Tercera Semana de Cuaresma – Este es el momento favorable…

marzo 24, 2019 |

Lo inesperado sucede y atrapa a la gente con la guardia baja. Algunas personas pensaron que irían al Templo en Jerusalén, ofrecerían oraciones y sacrificios antes de regresar a casa. Terminaron en un motín. Pilato hizo que sus soldados restauraran brutalmente el orden sin tener en cuenta quién era inocente o culpable. Los hombres se despiden de sus esposas y se dirigen al trabajo pensando que estarían en casa en unas horas. Cae una torre y todo cambia. El primer evento viene de la malicia humana. Pero ¿qué pasa con el segundo? En el tiempo de Jesús fue visto como Dios castigando al pecador.

Las personas que informaron de estos eventos a Jesús tuvieron la sensación de que aquellos que murieron obtuvieron lo que merecían. No solo era una imagen fea y falsa de Dios y cómo actúa Él, sino que también conduce a una forma peligrosa de pensar en sus propias vidas. Parece que han cerrado la puerta al llamado de Dios a la conversión continua. Jesús tenía una gran manera de no soltar a la gente tan fácilmente y les pregunta a quienes le contaron estas tragedias: “¿Qué hay de ti? ¿Que hay de tu vida? ¿Qué estás haciendo en este momento sobre la conversión, el arrepentimiento y la reforma? Si la vida es tan frágil y corta, ¿no deberías hacer algo ahora para cambiar tu propia vida tomando en serio el Evangelio en lugar de preguntarte por los demás?”
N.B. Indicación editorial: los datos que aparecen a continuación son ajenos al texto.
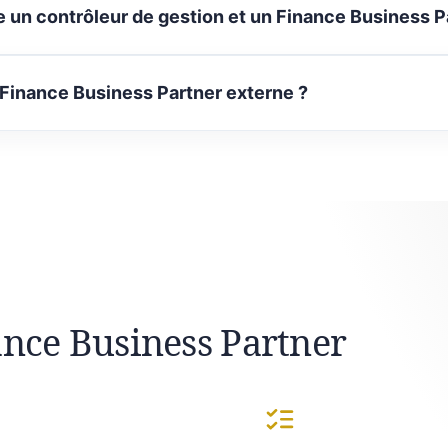
e un contrôleur de gestion et un Finance Business P
 Finance Business Partner externe ?
ance Business Partner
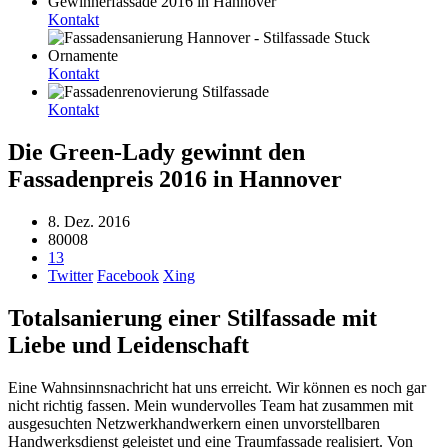
Kontakt
Kontakt
Kontakt
Die Green-Lady gewinnt den
Fassadenpreis 2016 in Hannover
8. Dez. 2016
80008
13
Twitter
Facebook
Xing
Totalsanierung einer Stilfassade mit
Liebe und Leidenschaft
Eine Wahnsinnsnachricht hat uns erreicht. Wir können es noch gar
nicht richtig fassen. Mein wundervolles Team hat zusammen mit
ausgesuchten Netzwerkhandwerkern einen unvorstellbaren
Handwerksdienst geleistet und eine Traumfassade realisiert. Von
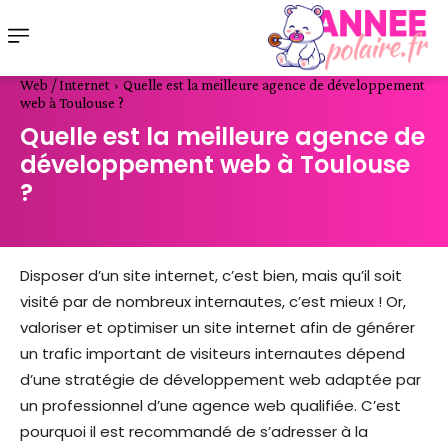
Web / Internet
Quelle est la meilleure agence de développement
web à Toulouse ?
Quelle est la meilleure agence de
développement web à Toulouse
?
Disposer d’un site internet, c’est bien, mais qu’il soit
visité par de nombreux internautes, c’est mieux ! Or,
valoriser et optimiser un site internet afin de générer
un trafic important de visiteurs internautes dépend
d’une stratégie de développement web adaptée par
un professionnel d’une agence web qualifiée. C’est
pourquoi il est recommandé de s’adresser à la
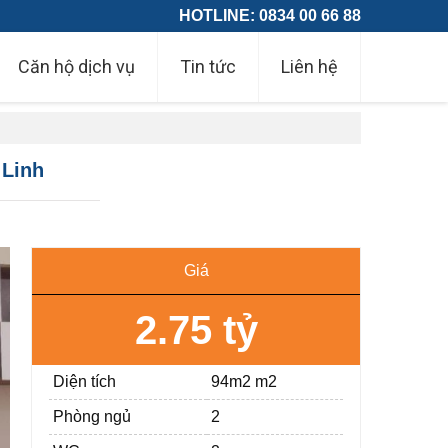
HOTLINE: 0834 00 66 88
Căn hộ dịch vụ
Tin tức
Liên hệ
 Linh
Giá
2.75 tỷ
Diện tích
94m2 m2
Phòng ngủ
2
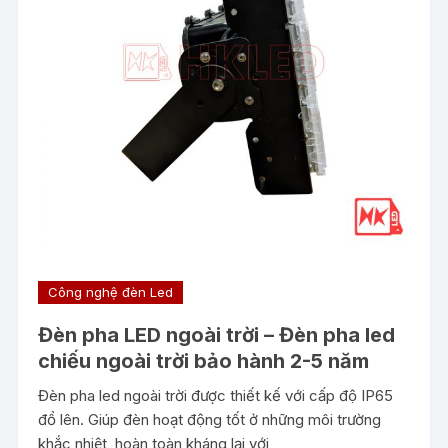
Công nghệ đèn Led
Đèn pha LED ngoài trời – Đèn pha led
chiếu ngoài trời bảo hành 2-5 năm
Đèn pha led ngoài trời được thiết kế với cấp độ IP65
đổ lên. Giúp đèn hoạt động tốt ở những môi trường
khắc nhiệt, hoàn toàn kháng lại với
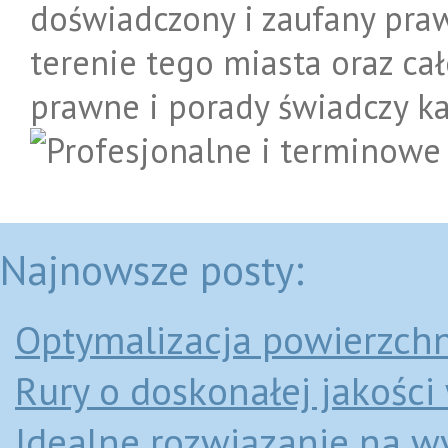
doświadczony i zaufany praw
terenie tego miasta oraz c
prawne i porady świadczy ka
Najnowsze posty:
Optymalizacja powierzch
Rury o doskonałej jakośc
Idealne rozwiązanie na 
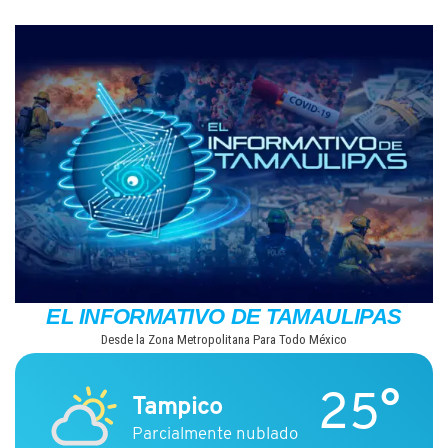
Saltar
al
contenido
EL INFORMATIVO DE TAMAULIPAS
Desde la Zona Metropolitana Para Todo México
25°
Tampico
Parcialmente nublado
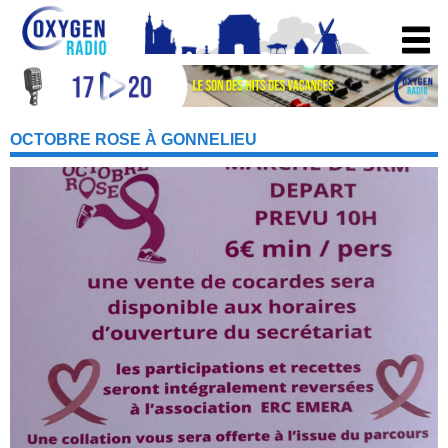
OCTOBRE ROSE À GONNELIEU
¡Qué gracia que Dios nos da con el don del tiempo para crecer, madurar espiritualmente, reformar nuestras vidas, servirle, eliminar obstáculos grandes y pequeños que se interponen entre Él y nosotros, y entre nosotros y los demás! Sin embargo, la parábola no es abierta. El tiempo se agota en formas inesperadas y trágicas. Recuerda, eres polvo y al polvo volverás. Cuando eso sucede, podemos encontrarnos espiritualmente desprevenidos. Eso no es lo que el Padre quiere para nosotros. Entonces, hay un sentido de urgencia de parte de Jesús junto con un eco que se escuchó en el Miércoles de Ceniza, de San Pablo: “… “es suplicamos que no hagan inútil la gracia de Dios que han recibido. Dice la Escritura: En el momento fijado te escuché, en el día de la salvación te ayudé. Este es el momento favorable…” (2 Cor. 6:1-2).

La advertencia de Cristo es un regalo porque nos sacude de la conformidad y nos quita la mirada de los demás para que podamos aceptar la gracia del Señor para hacer el arduo trabajo del cambio y la conversión. ¿Y no es la Cuaresma un buen momento para esa respuesta a Cristo?

P. Robert Traudt, O. Carm.
El P. Robert Traudt, O. Carm. es un sacerdote Carmelita viviendo en Darien, IL.